Figure 4.Site specific recombinase modes of action. Panel A: SSRs are capable of catalyzing excision, insertion, or inversion reactions. Panel B: Tyrosine recombinases such as Cre, Flp and λ integrase proceed through a Holliday junction intermediate. The catalytic domains have pseudo four-fold symmetry and engage palindromic sequences (arrows). Panel C: The topology of the λ integrase catalytic domains is similar to that of simple tyrosine recombinases like Cre. However, λ integrase also contains N-terminal DNA-binding domains (top set with arrows) that are critical for site-specific DNA recognition. Panel D:The catalytic domains (center) of serine integrases break both DNA strands before rotating relative to one another and religation of the DNA. DNA binding domains (top and bottom) of the wild-type enzymes can be replaced with zinc fingers to customize specificity.
Figure 5.Regions of Cre recombinase particularly important for recognition. The DNA is shown in grey, and key regions of the protein involved in DNA recognition as described in the main text are highlighted with labels and side chain atom spheres.
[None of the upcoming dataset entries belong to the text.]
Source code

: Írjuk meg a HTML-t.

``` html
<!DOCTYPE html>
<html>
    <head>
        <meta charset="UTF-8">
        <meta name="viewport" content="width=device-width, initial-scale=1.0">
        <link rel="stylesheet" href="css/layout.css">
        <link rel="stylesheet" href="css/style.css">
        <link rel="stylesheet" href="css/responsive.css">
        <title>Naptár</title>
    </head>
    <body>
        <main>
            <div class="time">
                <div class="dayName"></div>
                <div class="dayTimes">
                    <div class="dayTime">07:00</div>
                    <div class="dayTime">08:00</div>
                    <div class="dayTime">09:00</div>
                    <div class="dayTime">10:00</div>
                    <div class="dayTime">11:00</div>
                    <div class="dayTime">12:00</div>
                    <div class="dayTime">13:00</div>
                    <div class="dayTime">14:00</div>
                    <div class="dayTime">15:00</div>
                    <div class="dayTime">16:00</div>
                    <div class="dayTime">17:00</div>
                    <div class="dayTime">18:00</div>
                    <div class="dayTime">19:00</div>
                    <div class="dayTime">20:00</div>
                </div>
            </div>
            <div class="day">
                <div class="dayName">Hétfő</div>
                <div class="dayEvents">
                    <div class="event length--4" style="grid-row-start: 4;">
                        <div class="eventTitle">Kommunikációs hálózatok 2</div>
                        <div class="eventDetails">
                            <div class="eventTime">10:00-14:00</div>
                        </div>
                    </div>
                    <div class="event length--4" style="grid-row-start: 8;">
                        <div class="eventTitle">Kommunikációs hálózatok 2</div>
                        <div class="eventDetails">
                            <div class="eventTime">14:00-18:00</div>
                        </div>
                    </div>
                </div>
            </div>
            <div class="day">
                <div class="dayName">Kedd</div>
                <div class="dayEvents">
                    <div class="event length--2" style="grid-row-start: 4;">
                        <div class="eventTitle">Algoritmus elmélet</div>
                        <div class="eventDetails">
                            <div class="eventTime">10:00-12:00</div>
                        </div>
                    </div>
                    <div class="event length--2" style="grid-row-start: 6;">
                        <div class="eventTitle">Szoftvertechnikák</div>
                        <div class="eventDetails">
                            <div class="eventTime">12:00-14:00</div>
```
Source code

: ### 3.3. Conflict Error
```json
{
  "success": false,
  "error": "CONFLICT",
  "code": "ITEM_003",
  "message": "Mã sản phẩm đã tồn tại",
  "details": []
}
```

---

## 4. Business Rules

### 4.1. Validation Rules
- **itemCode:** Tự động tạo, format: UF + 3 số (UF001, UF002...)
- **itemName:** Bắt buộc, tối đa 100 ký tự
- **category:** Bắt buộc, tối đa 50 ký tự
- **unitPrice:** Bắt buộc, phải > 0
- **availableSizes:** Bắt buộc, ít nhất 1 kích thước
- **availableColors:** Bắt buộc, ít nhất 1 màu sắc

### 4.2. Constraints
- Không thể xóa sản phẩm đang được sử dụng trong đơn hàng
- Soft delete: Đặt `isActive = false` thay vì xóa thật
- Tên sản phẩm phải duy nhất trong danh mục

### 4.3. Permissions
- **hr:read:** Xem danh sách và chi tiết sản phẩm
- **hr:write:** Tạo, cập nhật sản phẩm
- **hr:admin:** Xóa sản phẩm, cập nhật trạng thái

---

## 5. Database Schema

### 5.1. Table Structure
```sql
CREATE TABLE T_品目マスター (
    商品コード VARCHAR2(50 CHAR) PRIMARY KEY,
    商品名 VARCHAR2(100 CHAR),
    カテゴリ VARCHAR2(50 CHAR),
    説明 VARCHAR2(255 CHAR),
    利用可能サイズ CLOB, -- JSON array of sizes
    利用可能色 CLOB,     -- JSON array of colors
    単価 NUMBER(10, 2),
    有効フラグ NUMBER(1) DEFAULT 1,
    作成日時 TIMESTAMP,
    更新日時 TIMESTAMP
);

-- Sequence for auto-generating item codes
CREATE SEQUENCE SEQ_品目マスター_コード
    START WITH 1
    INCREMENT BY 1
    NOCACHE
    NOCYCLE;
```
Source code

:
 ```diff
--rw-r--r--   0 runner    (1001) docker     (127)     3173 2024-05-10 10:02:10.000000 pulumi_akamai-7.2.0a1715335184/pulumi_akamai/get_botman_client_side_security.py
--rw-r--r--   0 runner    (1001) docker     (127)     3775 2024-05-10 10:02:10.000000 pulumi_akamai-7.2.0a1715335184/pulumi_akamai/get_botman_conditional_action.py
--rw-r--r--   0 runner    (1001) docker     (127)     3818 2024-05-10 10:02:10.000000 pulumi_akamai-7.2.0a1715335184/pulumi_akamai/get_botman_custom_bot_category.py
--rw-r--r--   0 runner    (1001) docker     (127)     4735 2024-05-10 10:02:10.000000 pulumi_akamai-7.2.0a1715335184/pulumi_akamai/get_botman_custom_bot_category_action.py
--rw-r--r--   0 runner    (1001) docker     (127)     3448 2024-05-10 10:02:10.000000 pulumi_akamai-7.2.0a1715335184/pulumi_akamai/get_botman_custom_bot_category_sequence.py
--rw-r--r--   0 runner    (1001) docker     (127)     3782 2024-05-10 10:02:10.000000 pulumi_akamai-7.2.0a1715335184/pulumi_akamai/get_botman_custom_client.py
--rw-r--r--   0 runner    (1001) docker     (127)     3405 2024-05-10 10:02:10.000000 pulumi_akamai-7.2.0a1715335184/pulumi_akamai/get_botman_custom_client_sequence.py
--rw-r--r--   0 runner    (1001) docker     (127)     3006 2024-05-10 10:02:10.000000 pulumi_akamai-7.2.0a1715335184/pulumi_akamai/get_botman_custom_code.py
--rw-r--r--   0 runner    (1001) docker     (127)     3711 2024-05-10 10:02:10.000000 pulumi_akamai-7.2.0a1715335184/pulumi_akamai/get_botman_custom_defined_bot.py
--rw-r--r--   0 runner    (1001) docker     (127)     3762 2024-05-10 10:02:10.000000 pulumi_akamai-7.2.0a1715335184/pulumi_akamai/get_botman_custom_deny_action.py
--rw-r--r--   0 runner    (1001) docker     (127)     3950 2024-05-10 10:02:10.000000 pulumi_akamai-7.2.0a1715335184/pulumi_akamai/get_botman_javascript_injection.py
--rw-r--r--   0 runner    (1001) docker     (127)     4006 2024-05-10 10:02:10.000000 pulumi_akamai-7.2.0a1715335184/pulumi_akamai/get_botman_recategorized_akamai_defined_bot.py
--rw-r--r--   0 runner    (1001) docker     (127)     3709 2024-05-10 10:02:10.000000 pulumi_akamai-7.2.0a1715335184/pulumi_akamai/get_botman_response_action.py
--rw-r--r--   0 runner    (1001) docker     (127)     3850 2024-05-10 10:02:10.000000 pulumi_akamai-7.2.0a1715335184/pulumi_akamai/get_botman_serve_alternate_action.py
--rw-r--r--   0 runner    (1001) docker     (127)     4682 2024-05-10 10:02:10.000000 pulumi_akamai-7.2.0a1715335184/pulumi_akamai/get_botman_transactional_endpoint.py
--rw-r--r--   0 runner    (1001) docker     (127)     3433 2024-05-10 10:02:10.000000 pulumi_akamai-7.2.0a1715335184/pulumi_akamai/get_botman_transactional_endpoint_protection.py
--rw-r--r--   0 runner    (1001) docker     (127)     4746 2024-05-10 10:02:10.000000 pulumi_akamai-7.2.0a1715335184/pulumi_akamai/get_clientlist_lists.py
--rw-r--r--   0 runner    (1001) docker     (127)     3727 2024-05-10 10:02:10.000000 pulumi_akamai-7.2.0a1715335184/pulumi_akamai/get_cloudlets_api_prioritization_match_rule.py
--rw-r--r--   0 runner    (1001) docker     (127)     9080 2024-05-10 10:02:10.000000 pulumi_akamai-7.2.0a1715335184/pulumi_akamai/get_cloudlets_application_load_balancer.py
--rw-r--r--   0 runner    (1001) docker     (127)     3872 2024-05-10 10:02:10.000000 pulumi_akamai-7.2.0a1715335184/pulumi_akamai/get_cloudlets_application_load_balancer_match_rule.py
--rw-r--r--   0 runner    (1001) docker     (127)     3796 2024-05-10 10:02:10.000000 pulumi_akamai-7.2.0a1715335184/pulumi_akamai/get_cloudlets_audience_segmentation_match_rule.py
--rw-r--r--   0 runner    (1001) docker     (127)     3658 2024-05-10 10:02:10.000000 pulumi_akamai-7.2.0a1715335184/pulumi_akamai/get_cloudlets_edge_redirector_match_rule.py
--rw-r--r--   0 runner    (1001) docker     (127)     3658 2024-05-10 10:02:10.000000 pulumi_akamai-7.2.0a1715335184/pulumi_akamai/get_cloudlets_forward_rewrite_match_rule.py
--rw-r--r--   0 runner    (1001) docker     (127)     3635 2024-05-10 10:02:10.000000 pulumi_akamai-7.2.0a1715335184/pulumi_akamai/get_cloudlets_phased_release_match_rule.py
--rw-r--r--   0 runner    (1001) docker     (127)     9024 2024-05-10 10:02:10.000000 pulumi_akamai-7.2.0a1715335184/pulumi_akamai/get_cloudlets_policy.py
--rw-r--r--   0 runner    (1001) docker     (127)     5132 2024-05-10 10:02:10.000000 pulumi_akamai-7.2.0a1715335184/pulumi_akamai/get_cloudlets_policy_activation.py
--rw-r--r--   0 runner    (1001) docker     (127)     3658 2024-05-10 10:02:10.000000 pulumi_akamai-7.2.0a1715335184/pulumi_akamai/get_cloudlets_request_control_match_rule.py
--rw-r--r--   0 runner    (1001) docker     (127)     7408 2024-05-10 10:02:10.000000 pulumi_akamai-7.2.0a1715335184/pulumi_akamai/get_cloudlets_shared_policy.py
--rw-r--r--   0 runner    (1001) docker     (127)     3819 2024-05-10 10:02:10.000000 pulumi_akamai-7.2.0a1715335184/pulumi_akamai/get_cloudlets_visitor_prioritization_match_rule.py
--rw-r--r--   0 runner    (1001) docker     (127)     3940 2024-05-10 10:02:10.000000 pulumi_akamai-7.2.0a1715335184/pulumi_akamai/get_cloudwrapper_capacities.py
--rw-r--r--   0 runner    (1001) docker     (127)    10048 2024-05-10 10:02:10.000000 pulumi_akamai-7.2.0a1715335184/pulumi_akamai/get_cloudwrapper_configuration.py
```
Figure 6.Engineering altered DNA specificity of the MmeI restriction endonuclease via a bioinformatics-driven approach. Panel A:Sequence alignment of target sites and key specificity determining region of C-terminal domain of MmeI and 19 homologues that have known specificities. The positions of base pair 6 in each enzyme's target site, and the residues in the enzyme that display significant covariation against that target position, are highlighted. Panel B:Ribbon diagram of the crystal structure of Mme bound to its DNA target, demonstrating the distribution and separation of the enzyme's endonuclease catalytic site (‘REase’), methyltransferase active site (‘MTase’) and target recognition domain (‘TRD’). Panel C:Close ups illustrating (left) the experimentally observed positions of residues E806 and R808 that were found to display direct contacts to base pair 6 in the wild-type DNA-bound crystal structure of MmeI, and (right) a corresponding model of the same two residues, after introduction of mutations (to K and D, respectively) that were predicted and later found to alter specificity from a G:C to a C:G base pair. The ability to systematically alter the specificity of this enzyme is facilitated by the availability of a large number of sequenced enzyme homologues with corresponding known target sites and by a protein architecture in which endonuclease catalytic activity is less intimately coupled to target recognition and binding.